# Extract
◇ ◇ ◇ ◇
How to use SparkSession in Apache Spark 2.0

Posted by Big Data Memo on December 29, 2016

pre

This blog is from here. https://databricks.com/blog/2016/08/15/how-to-use-sparksession-in-apache-spark-2-0.html

Generally, a session is an interaction between two or more entities. In computer parlance, its usage is prominent in the realm of networked computers on the internet. First with TCP session, then with login session, followed by HTTP and user session, so no surprise that we now have SparkSession, introduced in Apache Spark 2.0.

Beyond a time-bounded interaction, SparkSession provides a single point of entry to interact with underlying Spark functionality and allows programming Spark with DataFrame and Dataset APIs. Most importantly, it curbs the number of concepts and constructs a developer has to juggle while interacting with Spark.

In this blog and its accompanying Databricks notebook, we will explore SparkSession functionality in Spark 2.0.

Exploring SparkSession’s Unified Functionality

First, we will examine a Spark application, SparkSessionZipsExample, that reads zip codes from a JSON file and do some analytics using DataFrames APIs, followed by issuing Spark SQL queries, without accessing SparkContext, SQLContext or HiveContext.
◇ ◇ ◇ ◇
# Supplied information
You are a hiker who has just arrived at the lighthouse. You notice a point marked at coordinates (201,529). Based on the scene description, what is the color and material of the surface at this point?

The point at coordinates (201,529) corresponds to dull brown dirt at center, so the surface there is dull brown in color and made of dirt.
◇ ◇ ◇ ◇
# What is needed
Can you copy, word for word, the passage of the SparkSession post that opens with the words containing "Generally, a session" and closes with "Apache Spark 2.0."?

# Finished answer
Generally, a session is an interaction between two or more entities. In computer parlance, its usage is prominent in the realm of networked computers on the internet. First with TCP session, then with login session, followed by HTTP and user session, so no surprise that we now have SparkSession, introduced in Apache Spark 2.0.